Скажем, идиотизмы Хаббарда, Карнеги, Роджерса и других служителей культа keep smiling долгое время оставались региональным американским блюдом, разновидностью духовного бигмака. Затем началась послевоенная экспансия в Европу, и вот наконец передовой отряд дианетики высадился и в России, составив определенную конкуренцию чумакователям и отбив у них часть клиентуры.

Средой, где проросли чахлые посевы Карнеги и Хаббарда, стали новые конторские служащие, отколовшиеся от философствующих соседей. Прежде их принято было называть «приказчиками», но теперь они дилеры, брокеры и дистрибьютеры: соответственно, всю их совокупность можно назвать общим именем «бройлеры».

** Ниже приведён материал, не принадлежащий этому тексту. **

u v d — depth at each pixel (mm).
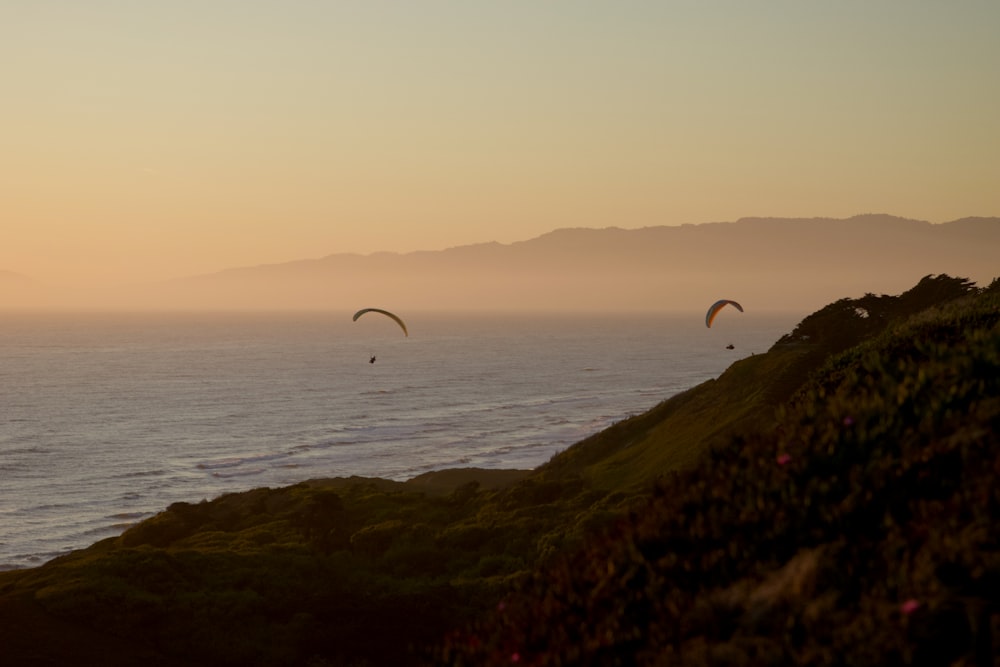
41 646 29203
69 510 120562
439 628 29891
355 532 50062
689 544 9180
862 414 10211
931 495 8570
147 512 118875
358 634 29391
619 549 9508
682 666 7562
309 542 47469
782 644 7398
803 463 9500
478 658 9117
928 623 6984
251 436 180250
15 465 151875
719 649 7520
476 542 45812
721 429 59562
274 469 145250
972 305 21297
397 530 47812
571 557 10258
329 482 79500
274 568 39281
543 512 50781
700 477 10391
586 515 44656
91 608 32094
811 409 10984
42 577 39031
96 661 28219
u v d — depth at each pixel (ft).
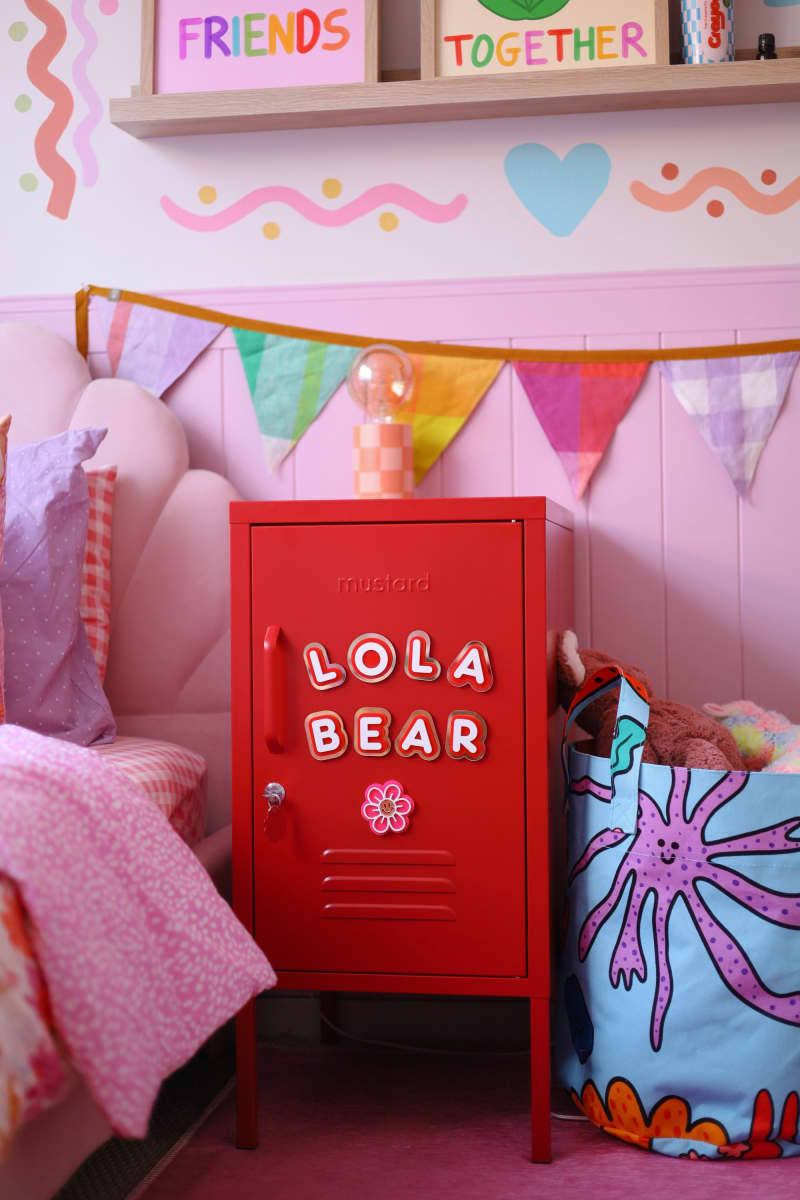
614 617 6.63
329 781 5.39
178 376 6.83
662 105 6.57
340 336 6.73
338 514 5.39
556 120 6.68
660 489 6.59
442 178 6.75
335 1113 5.72
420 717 5.33
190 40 6.73
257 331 6.78
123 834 4.36
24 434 6.59
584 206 6.68
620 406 6.59
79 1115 4.23
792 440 6.51
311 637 5.40
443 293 6.68
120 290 6.88
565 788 5.77
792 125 6.57
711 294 6.55
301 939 5.40
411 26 6.79
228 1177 5.16
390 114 6.63
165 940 4.32
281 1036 6.63
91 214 6.96
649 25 6.46
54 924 3.85
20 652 5.82
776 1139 5.23
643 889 5.33
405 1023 6.59
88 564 6.36
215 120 6.66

Бройлерные премудрости (для них тоже есть подходящий собирательный термин — «гузки Буша») столь же далеки от философии, как и общие места здравого смысла; по метафармакологической шкале они суть самые дешевые анаболики.

И тем не менее они заслуживают исследовательского интереса, хотя бы в том же ключе, что и адаптированные издания классической литературы для детей с умственной отсталостью, предпринимаемые в рамках программы ЮНЕСКО.

В отличие от бройлеров, верхняя прослойка российского бизнес-сообщества (собиратели первоначальных капиталов и инициаторы ответственных решений, способные отвечать за базар) к похлебке из гузок Буша относится с презрением.

Они исповедуют корпоративную философию братвы, своего рода криминальный экзистенциализм, где ключевыми терминами являются «фарт», «пруха», «за падло» и другие емкие понятия из сферы конкретно-всеобщего.

Криминальный экзистенциализм практически не исследован, что даже странно, учитывая его несомненную близость к внутренней философии. Духовная нива братвы еще ждет неутомимых путешественников.

Наконец, любопытную и перспективную для исследования нишу представляет собой «философия зеленых», куда перекочевало немало прежних стражей духовности. Но ее, конечно, лучше изучать в Европе, где эта несобственная философия вошла в свою высшую и последнюю стадию, в стадию экологического маразма — что и позволило ей стать господствующим мировоззрением.